A final issue to consider is the way in which accessibility links to independence. Accessibility here is meant in broadest sense. If more people knew what to do when people had seizures, if people had ramps alongside stairs it could drastically increase independence. Likewise schemes such as medical ID bracelets, free public transport all enhance independence. For wheelchair users whilst they may have initially needed someone to help with pushing up hills, the fact that public transport is free means that the bus can easily be caught instead of needing help up the hill. Whilst this may seem such a little thing, independence is an upwards spiral, confidence improves, relationships improve, and overall life gets better.

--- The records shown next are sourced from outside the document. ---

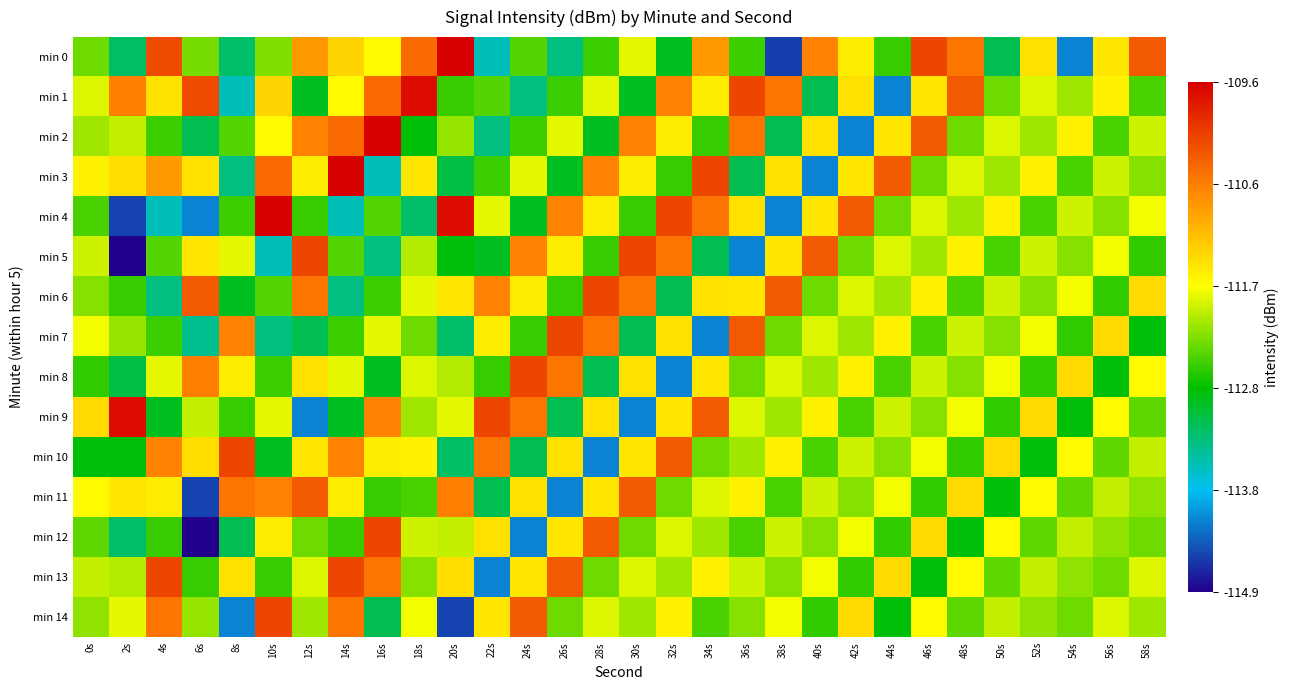

Reading left to right, what are all the values shown in this chart?

min 0: 0s=-112.3	2s=-113.2	4s=-110.2	6s=-112.2	8s=-113.2	10s=-112.2	12s=-110.9	14s=-111.3	16s=-111.7	18s=-110.5	20s=-109.6	22s=-113.6	24s=-112.4	26s=-113.3	28s=-112.5	30s=-111.8	32s=-112.9	34s=-110.9	36s=-112.5	38s=-114.5	40s=-110.7	42s=-111.6	44s=-112.5	46s=-110.2	48s=-110.6	50s=-113.1	52s=-111.5	54s=-114.1	56s=-111.5	58s=-110.3
min 1: 0s=-111.8	2s=-110.7	4s=-111.5	6s=-110.2	8s=-113.6	10s=-111.3	12s=-112.9	14s=-111.7	16s=-110.5	18s=-109.7	20s=-112.5	22s=-112.4	24s=-113.3	26s=-112.5	28s=-111.8	30s=-112.9	32s=-110.7	34s=-111.6	36s=-110.2	38s=-110.6	40s=-113.1	42s=-111.5	44s=-114.1	46s=-111.5	48s=-110.3	50s=-112.3	52s=-111.8	54s=-112.1	56s=-111.6	58s=-112.5
min 2: 0s=-112.1	2s=-112.0	4s=-112.5	6s=-113.1	8s=-112.4	10s=-111.7	12s=-110.7	14s=-110.5	16s=-109.6	18s=-112.8	20s=-112.1	22s=-113.3	24s=-112.5	26s=-111.8	28s=-112.9	30s=-110.7	32s=-111.6	34s=-112.5	36s=-110.6	38s=-113.1	40s=-111.5	42s=-114.1	44s=-111.5	46s=-110.3	48s=-112.3	50s=-111.8	52s=-112.1	54s=-111.6	56s=-112.5	58s=-111.9
min 3: 0s=-111.6	2s=-111.4	4s=-110.9	6s=-111.5	8s=-113.3	10s=-110.5	12s=-111.6	14s=-109.6	16s=-113.6	18s=-111.5	20s=-113.0	22s=-112.5	24s=-111.8	26s=-112.9	28s=-110.7	30s=-111.6	32s=-112.5	34s=-110.2	36s=-113.1	38s=-111.5	40s=-114.1	42s=-111.5	44s=-110.3	46s=-112.3	48s=-111.8	50s=-112.1	52s=-111.6	54s=-112.5	56s=-111.9	58s=-112.2
min 4: 0s=-112.5	2s=-114.5	4s=-113.6	6s=-114.1	8s=-112.5	10s=-109.6	12s=-112.5	14s=-113.6	16s=-112.4	18s=-113.2	20s=-109.7	22s=-111.8	24s=-112.9	26s=-110.7	28s=-111.6	30s=-112.5	32s=-110.2	34s=-110.6	36s=-111.5	38s=-114.1	40s=-111.5	42s=-110.3	44s=-112.3	46s=-111.8	48s=-112.1	50s=-111.6	52s=-112.5	54s=-111.9	56s=-112.2	58s=-111.8
min 5: 0s=-111.9	2s=-114.9	4s=-112.4	6s=-111.5	8s=-111.8	10s=-113.6	12s=-110.2	14s=-112.4	16s=-113.3	18s=-112.0	20s=-112.8	22s=-112.9	24s=-110.7	26s=-111.6	28s=-112.5	30s=-110.2	32s=-110.6	34s=-113.1	36s=-114.1	38s=-111.5	40s=-110.3	42s=-112.3	44s=-111.8	46s=-112.1	48s=-111.6	50s=-112.5	52s=-111.9	54s=-112.2	56s=-111.8	58s=-112.5
min 6: 0s=-112.2	2s=-112.5	4s=-113.3	6s=-110.3	8s=-112.9	10s=-112.4	12s=-110.6	14s=-113.3	16s=-112.5	18s=-111.8	20s=-111.5	22s=-110.7	24s=-111.6	26s=-112.5	28s=-110.2	30s=-110.6	32s=-113.1	34s=-111.5	36s=-111.5	38s=-110.3	40s=-112.3	42s=-111.8	44s=-112.1	46s=-111.6	48s=-112.5	50s=-111.9	52s=-112.2	54s=-111.8	56s=-112.5	58s=-111.4
min 7: 0s=-111.8	2s=-112.1	4s=-112.5	6s=-113.4	8s=-110.7	10s=-113.3	12s=-113.1	14s=-112.5	16s=-111.8	18s=-112.3	20s=-113.2	22s=-111.6	24s=-112.5	26s=-110.2	28s=-110.6	30s=-113.1	32s=-111.5	34s=-114.1	36s=-110.3	38s=-112.3	40s=-111.8	42s=-112.1	44s=-111.6	46s=-112.5	48s=-111.9	50s=-112.2	52s=-111.8	54s=-112.5	56s=-111.4	58s=-112.8
min 8: 0s=-112.5	2s=-113.0	4s=-111.8	6s=-110.7	8s=-111.6	10s=-112.5	12s=-111.5	14s=-111.8	16s=-112.9	18s=-111.8	20s=-112.0	22s=-112.5	24s=-110.2	26s=-110.6	28s=-113.1	30s=-111.5	32s=-114.1	34s=-111.5	36s=-112.3	38s=-111.8	40s=-112.1	42s=-111.6	44s=-112.5	46s=-111.9	48s=-112.2	50s=-111.8	52s=-112.5	54s=-111.4	56s=-112.8	58s=-111.7
min 9: 0s=-111.4	2s=-109.7	4s=-112.9	6s=-112.0	8s=-112.5	10s=-111.8	12s=-114.1	14s=-112.9	16s=-110.7	18s=-112.1	20s=-111.8	22s=-110.2	24s=-110.6	26s=-113.1	28s=-111.5	30s=-114.1	32s=-111.5	34s=-110.3	36s=-111.8	38s=-112.1	40s=-111.6	42s=-112.5	44s=-111.9	46s=-112.2	48s=-111.8	50s=-112.5	52s=-111.4	54s=-112.8	56s=-111.7	58s=-112.3
min 10: 0s=-112.8	2s=-112.8	4s=-110.7	6s=-111.4	8s=-110.2	10s=-112.9	12s=-111.5	14s=-110.7	16s=-111.6	18s=-111.6	20s=-113.2	22s=-110.6	24s=-113.1	26s=-111.5	28s=-114.1	30s=-111.5	32s=-110.3	34s=-112.3	36s=-112.1	38s=-111.6	40s=-112.5	42s=-111.9	44s=-112.2	46s=-111.8	48s=-112.5	50s=-111.4	52s=-112.8	54s=-111.7	56s=-112.3	58s=-112.0
min 11: 0s=-111.7	2s=-111.5	4s=-111.6	6s=-114.5	8s=-110.6	10s=-110.7	12s=-110.3	14s=-111.6	16s=-112.5	18s=-112.5	20s=-110.7	22s=-113.1	24s=-111.5	26s=-114.1	28s=-111.5	30s=-110.3	32s=-112.3	34s=-111.8	36s=-111.6	38s=-112.5	40s=-111.9	42s=-112.2	44s=-111.8	46s=-112.5	48s=-111.4	50s=-112.8	52s=-111.7	54s=-112.3	56s=-112.0	58s=-112.2
min 12: 0s=-112.3	2s=-113.2	4s=-112.5	6s=-114.9	8s=-113.1	10s=-111.6	12s=-112.3	14s=-112.5	16s=-110.2	18s=-111.9	20s=-112.0	22s=-111.5	24s=-114.1	26s=-111.5	28s=-110.3	30s=-112.3	32s=-111.8	34s=-112.1	36s=-112.5	38s=-111.9	40s=-112.2	42s=-111.8	44s=-112.5	46s=-111.4	48s=-112.8	50s=-111.7	52s=-112.3	54s=-112.0	56s=-112.2	58s=-112.3
min 13: 0s=-112.0	2s=-112.0	4s=-110.2	6s=-112.5	8s=-111.5	10s=-112.5	12s=-111.8	14s=-110.2	16s=-110.6	18s=-112.2	20s=-111.4	22s=-114.1	24s=-111.5	26s=-110.3	28s=-112.3	30s=-111.8	32s=-112.1	34s=-111.6	36s=-111.9	38s=-112.2	40s=-111.8	42s=-112.5	44s=-111.4	46s=-112.8	48s=-111.7	50s=-112.3	52s=-112.0	54s=-112.2	56s=-112.3	58s=-111.8
min 14: 0s=-112.2	2s=-111.8	4s=-110.6	6s=-112.1	8s=-114.1	10s=-110.2	12s=-112.1	14s=-110.6	16s=-113.1	18s=-111.8	20s=-114.5	22s=-111.5	24s=-110.3	26s=-112.3	28s=-111.8	30s=-112.1	32s=-111.6	34s=-112.5	36s=-112.2	38s=-111.8	40s=-112.5	42s=-111.4	44s=-112.8	46s=-111.7	48s=-112.3	50s=-112.0	52s=-112.2	54s=-112.3	56s=-111.8	58s=-112.1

Yet it is incredibly important to notice the positives that the loss of independence can provide. This may sound like a strange perspective to take however when talking we realised had it not been for loosing some of our independence things may be very different.
Firstly, the fact that you become more reliant on your friends actually strengthens many friendships rather than weakens them. You show your friends a different side to you- one which is more vulnerable and often requires you to open up and trust them far more than you would have to normally. However, this also means you see a different side to your friends, allowing you to see clearly just how thoughtful and compassionate they are, and this trust works both ways. Friends can then open up far more with yourself to and begin to rely just as much on you. Often the initial dependence merges into a ‘co- dependence,’ and allows for unbreakable friendships to be forged. The value of this cannot be understated, and is something that the three of us have all experienced first hand.
Losing your independence also brings into focus the value of the small things, as well. Your appreciation the littler things like being able to walk to the shops on your own, make your own dinner or get dressed independently. Living on your own isn’t always possible rather than the almost given that society portrays it as and other young people live it as, hence, when such tasks are accomplished it leaves you with a huge sense of pride and appreciation. This in turn can allows you to empathise with others much easier. Putting yourself in the shoes of those most vulnerable and in need is far easier when those are shoes you have walked in many times. In a world filled with selfishness and a disregard for others, these are qualities that are to be held with pride.
So, it is important to discuss independence for the honest conversations about the bad, and the surprising and important realisations about the good.